Saturday 24 May 2014

Reading Aloud

In a review of the recordings which T.S. Eliot made of his own Four Quartets, F.R Leavis judged the poet’s oral performance to be inadequate and concluded that ‘These records should call attention to the problem of reading Four Quartets out. The problem deserves a great deal of attention, and to tackle it would be very educational’. Well, we don’t have a recording of Morris reading out his own verse (as we do of Tennyson and Browning), though Fiona MacCarthy refers, in her account of his undergraduate days, to ‘the funny singsong voice he always used when reading poetry. He laid great stress on the rhymes’. But we do have Gary Watson and Peter Orr reading some of Morris’s verse on the 1986 Argo ‘Treasury of Victorian Poetry’ tapes, which I’ve just happened across in a local charity shop. How educational is that, to borrow Leavis’s adjective?

In any performance of a poem we are likely to gain insight into those features of tone, pace and rhythm which are so difficult to establish in a written analysis; and this is certainly the case here. But additional effects come into play through the choice and sequence of texts, with its reversal of chronological order. First, ‘The Message of the March Wind’ (1885), and then ‘Summer Dawn’, ‘Shameful Death’ and ‘In Prison’, all from the 1858 Defence of Guenevere collection. In the first of these, the reading voice is torn between lush Hardyesque rural nostalgia – ‘the fiddler’s old tune and the shuffling of feet’ – and the more turbulent tones and energies which the wind introduces with its news of the grim political realities of the distant city

This conflicted voicing then reveals ‘Summer Dawn’ as the worthless little exercise in a stale Victorian convention which it so clearly is; the reading voice can do nothing with it, but remains ‘patient and colourless’, to borrow the poem’s own words. Plenty of colour in the next two Guenevere poems, though, which are delivered here with an appropriate mix of anger, grief and bitterness. But they have been brilliantly reframed by this sequence, with the political message of the March Wind implicitly turning their violent medieval events into episodes in the kind of vicious civil war which brings political change in chapter XVII of News from Nowhere. Early Morris, as Ingrid Hanson has recently reminded us, is all about fighting – ‘I fight, therefore I am’ – and that combative energy just needs a political ideology (which it gets in 1883) to give it contemporary point and purpose.

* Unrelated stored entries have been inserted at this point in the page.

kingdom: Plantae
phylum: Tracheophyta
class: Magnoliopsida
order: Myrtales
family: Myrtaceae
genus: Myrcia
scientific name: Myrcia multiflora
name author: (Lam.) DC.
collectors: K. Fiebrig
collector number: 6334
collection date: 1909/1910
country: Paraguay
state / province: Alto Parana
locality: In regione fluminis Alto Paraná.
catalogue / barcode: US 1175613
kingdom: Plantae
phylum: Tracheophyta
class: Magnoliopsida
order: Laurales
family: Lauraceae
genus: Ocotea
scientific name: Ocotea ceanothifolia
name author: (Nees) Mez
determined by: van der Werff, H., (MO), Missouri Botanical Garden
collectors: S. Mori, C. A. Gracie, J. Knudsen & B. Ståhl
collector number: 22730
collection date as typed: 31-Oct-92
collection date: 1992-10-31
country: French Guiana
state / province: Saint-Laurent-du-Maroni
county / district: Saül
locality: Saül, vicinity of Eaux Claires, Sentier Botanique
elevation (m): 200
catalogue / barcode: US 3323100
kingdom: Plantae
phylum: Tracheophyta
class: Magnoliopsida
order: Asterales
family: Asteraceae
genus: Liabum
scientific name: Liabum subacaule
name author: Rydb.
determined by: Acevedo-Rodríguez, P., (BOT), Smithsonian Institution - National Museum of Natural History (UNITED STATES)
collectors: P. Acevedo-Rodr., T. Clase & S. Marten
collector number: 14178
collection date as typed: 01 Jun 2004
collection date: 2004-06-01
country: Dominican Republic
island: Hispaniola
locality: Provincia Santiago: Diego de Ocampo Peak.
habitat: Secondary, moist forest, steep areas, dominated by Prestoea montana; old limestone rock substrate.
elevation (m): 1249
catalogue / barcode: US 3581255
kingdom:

So in reading aloud more than one poem, it would seem, a phonic and semantic interplay can be set up which may unexpectedly transform the texts involved.

Thursday 8 May 2014

On being Oxford Professor of Poetry

On Tuesday evening the sonorous tones of Geoffrey Hill rang around the Oxford University Examinations Schools as he delivered his latest lecture as Professor of Poetry. Hill read out to us Gerard Manley Hopkins’s ‘The Windhover’ and then meditated searchingly upon its linguistic and religious complexities – his own splendid lecture style being (to borrow a phrase he applied to the poem itself) ‘vaticised beyond the reach of commonplace propriety’. There are political as well as religious implications to Hopkins’s unique practice of language, as when the poet informed Robert Bridges on 2 August 1871 that ‘I am always thinking of the Communist future … Horrible to say, in a manner I am a Communist’; but these Hill didn’t explore. None the less, this was a marvellous offering in what is clearly intended as a coherent five-year lecture sequence devoted to the proposition that ‘the grammar of a poem decides the grammar of belief’.

It was on 16 February 1877 that William Morris wrote to James Thursfield of Oxford University declining to let his name go forward for the Professor of Poetry election of that year. I’ve always felt that, as a valuable exercise at the critical-creative frontier where so much important work is being done in literary studies today (not least by my Lancaster colleague John Schad), someone should have a stab at writing the sequence of lectures that Morris might have given had he accepted the nomination and won the election. In the nineteenth century the Professorship of Poetry was a ten-year stint rather than today’s five, so Morris’s tenure – 1877-1887 – would have covered his conversion to socialism in 1883. We would thus see a Pre-Raphaelite Professor of Poetry maturing into a full-bloodedly Communist one across that decade, and reworking his views of poetry and literature accordingly. So I look forward one day to reading the volume of William Morris’s lost Oxford lectures.